Document extract ▸
····················

AUA 2017: Newly Diagnosed Prostate Cancer: Optimal Utilization of Tissue Biomarkers and Imaging

Boston, MA ( Following the diagnosis of prostate cancer there seems to always be two lingering questions: to treat or not to treat, and if the decision is made to treat how to treat. In order to answer the 1st questions one must assess if the diagnosis is accurate and what is the biological potential of the tumor that has been diagnosed. Dr. Robert Reiter, from UCLA, was tasked to walk us through the available imaging and tissue biomarkers available to would help us answer this important questions.

The use of multiparametric MRI (mpMRI) of the prostate has exploded over the last 5 years, with some groups advocating for mpMRI screening prior to prostate biopsy. Dr. Rieter, discussed the available data on mpMRI that can help us assess the diagnostic accuracy of our diagnosis and its possible biological potential. MRI has been shown to have excellent accuracy in predicting clinically significant prostate cancer with a calculated sensitivity ranging from 80-90%. In a study comparing targeted MRI biopsies to standard (random) mapping prostate biopsies, mapping biopsies missed 31% of Gleason 7 and 42% of Gleason 8 tumors. The sensitivity of mpMRI to accurately diagnose clinically significant cancer increases with increasing lesion grading on MRI (PiRADS). In a study by Filson et al, 80% of targeted PiRADS 5 lesion were consistent with clinically significant cancers (Cancer 2016).

Recent studies have correlated PiRADS grade with prostatectomy upgrading and upstaging. A study by Hu et al, assessed the likelihood of upgrading and upstaging in men with very low risk prostate cancer who underwent mpMRI prior to radical prostatectomy. The study showed that the risk of upgrading and upstaging increased proportionally with the PiRADS grade. In a subsequent study, MRI grading was combined with Epstein criteria to increase its predictive ability. The addition of MRI grade to Epstein criteria increased the prediction accuracy to 95% in favorable for pathology and 98% for for unfavorable pathology.

····················

Your task ▸
Extend the AUA 2017 report on imaging and tissue biomarkers in newly diagnosed prostate cancer, starting immediately after its final sentence.

Excerpted records ▸
····················

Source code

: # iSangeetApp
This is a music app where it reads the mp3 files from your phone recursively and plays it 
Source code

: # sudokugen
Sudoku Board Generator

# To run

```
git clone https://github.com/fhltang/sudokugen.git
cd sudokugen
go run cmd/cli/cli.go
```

····················

Task result ▸
There are several limitations associated with mpMRI of the prostate most notable is that MRI does not visualize all clinically significant tumors. Approximately 20% of index lesions are missed with MRI and 20% of targeted lesion are upgraded in the prostatectomy specimen. Tertiary Gleason 5 is commonly missed on MRI. This limitations by MRI can be bridge by the use of genomic testing and several trials are being conducted to assess the predictive accuracy the combined technologies.

There are two genetic tests available following the diagnosis of prostate cancer that can aid in determining the biological potential of the newly diagnosed low grade malignancy. OncotypeDx is a RNA based test that assesses the risk of unfavorable pathology on the prostatectomy specimen using a 17 gene panel. The Prolaris test by Miriad the other available test which assess the risk of death from prostate cancer using 31 cell cycle progression (ccp) genes, creating a ccp score. Both tests have been heavily studies for risk stratification of patients with low risk prostate cancer with very good predictive ability. A recent study by Salmasi et al, assessed the distribution of ccp scores of targeted biopsies when stratified by PiRADS grade. The study showed wide ccp score distribution along all grades, adding important biological information to PiRADS grading.

In conclusion, the introduction of mpMRI and genomic testing has allowed for greater risk stratification of patients diagnosed with low risk prostate cancer allowing us to further defined better candidates for active surveillance or active treatment.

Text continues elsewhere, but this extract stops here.